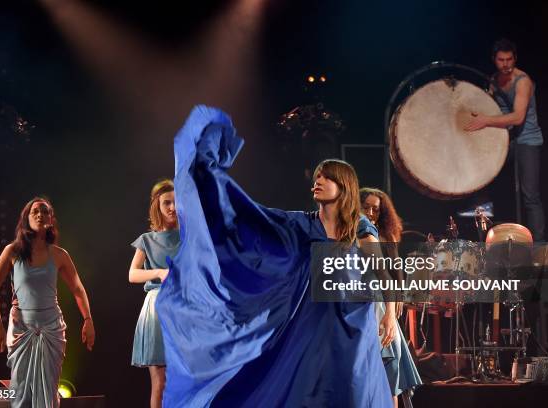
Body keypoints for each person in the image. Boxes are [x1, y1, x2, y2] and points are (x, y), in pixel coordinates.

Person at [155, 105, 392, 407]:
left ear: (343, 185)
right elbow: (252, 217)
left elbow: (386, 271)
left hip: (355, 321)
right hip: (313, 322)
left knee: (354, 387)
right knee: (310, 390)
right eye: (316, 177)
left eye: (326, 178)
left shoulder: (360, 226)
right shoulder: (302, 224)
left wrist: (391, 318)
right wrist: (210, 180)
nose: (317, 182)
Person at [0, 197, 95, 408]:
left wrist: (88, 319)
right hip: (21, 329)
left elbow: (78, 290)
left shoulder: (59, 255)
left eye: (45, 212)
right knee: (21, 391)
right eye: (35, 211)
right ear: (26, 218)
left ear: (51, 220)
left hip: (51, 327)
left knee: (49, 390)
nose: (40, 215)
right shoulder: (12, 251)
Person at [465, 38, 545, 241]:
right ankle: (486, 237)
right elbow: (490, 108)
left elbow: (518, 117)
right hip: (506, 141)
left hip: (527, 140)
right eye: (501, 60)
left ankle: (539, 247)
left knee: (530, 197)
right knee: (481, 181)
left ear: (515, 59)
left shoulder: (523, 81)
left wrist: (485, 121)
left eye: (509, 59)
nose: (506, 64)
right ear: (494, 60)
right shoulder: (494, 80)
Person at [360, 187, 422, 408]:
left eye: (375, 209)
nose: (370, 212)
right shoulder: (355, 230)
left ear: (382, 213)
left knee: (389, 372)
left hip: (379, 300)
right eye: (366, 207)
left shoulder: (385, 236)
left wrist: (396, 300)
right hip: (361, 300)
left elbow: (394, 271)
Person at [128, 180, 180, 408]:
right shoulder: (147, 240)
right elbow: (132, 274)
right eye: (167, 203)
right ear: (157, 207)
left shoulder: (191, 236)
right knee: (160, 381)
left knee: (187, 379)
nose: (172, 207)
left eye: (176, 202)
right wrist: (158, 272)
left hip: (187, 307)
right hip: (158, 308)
******************************
Please keep every line of the data the same when you reproduce it, and keep every picture out.

**Your response**
Body keypoints for each person in the image. Boxes are [x1, y1, x2, y2] and points are (x, y), in pixel coordinates.

Person at [155, 105, 392, 407]:
left ear: (343, 185)
right elbow: (252, 217)
left elbow: (386, 271)
left hip: (355, 321)
right hip: (313, 322)
left knee: (354, 387)
right knee: (310, 390)
right eye: (316, 177)
left eye: (326, 178)
left shoulder: (360, 226)
right shoulder: (302, 224)
left wrist: (391, 318)
right wrist: (210, 180)
nose: (317, 182)
Person at [0, 197, 95, 408]:
left wrist: (88, 319)
right hip: (21, 329)
left elbow: (78, 290)
left shoulder: (59, 255)
left eye: (45, 212)
right knee: (21, 391)
right eye: (35, 211)
right ear: (26, 218)
left ear: (51, 220)
left hip: (51, 327)
left knee: (49, 390)
nose: (40, 215)
right shoulder: (12, 251)
Person at [465, 38, 545, 241]:
right ankle: (486, 237)
right elbow: (490, 108)
left elbow: (518, 117)
right hip: (506, 141)
left hip: (527, 140)
right eye: (501, 60)
left ankle: (539, 247)
left knee: (530, 197)
right knee: (481, 181)
left ear: (515, 59)
left shoulder: (523, 81)
left wrist: (485, 121)
left eye: (509, 59)
nose: (506, 64)
right ear: (494, 60)
right shoulder: (494, 80)
Person at [360, 187, 422, 408]:
left eye: (375, 209)
nose: (370, 212)
right shoulder: (355, 230)
left ear: (382, 213)
left knee: (389, 372)
left hip: (379, 300)
right eye: (366, 207)
left shoulder: (385, 236)
left wrist: (396, 300)
right hip: (361, 300)
left elbow: (394, 271)
Person at [128, 180, 180, 408]:
right shoulder: (147, 240)
right elbow: (132, 274)
right eye: (167, 203)
right ear: (157, 207)
left shoulder: (191, 236)
right knee: (160, 381)
left knee: (187, 379)
nose: (172, 207)
left eye: (176, 202)
right wrist: (158, 272)
left hip: (187, 307)
right hip: (158, 308)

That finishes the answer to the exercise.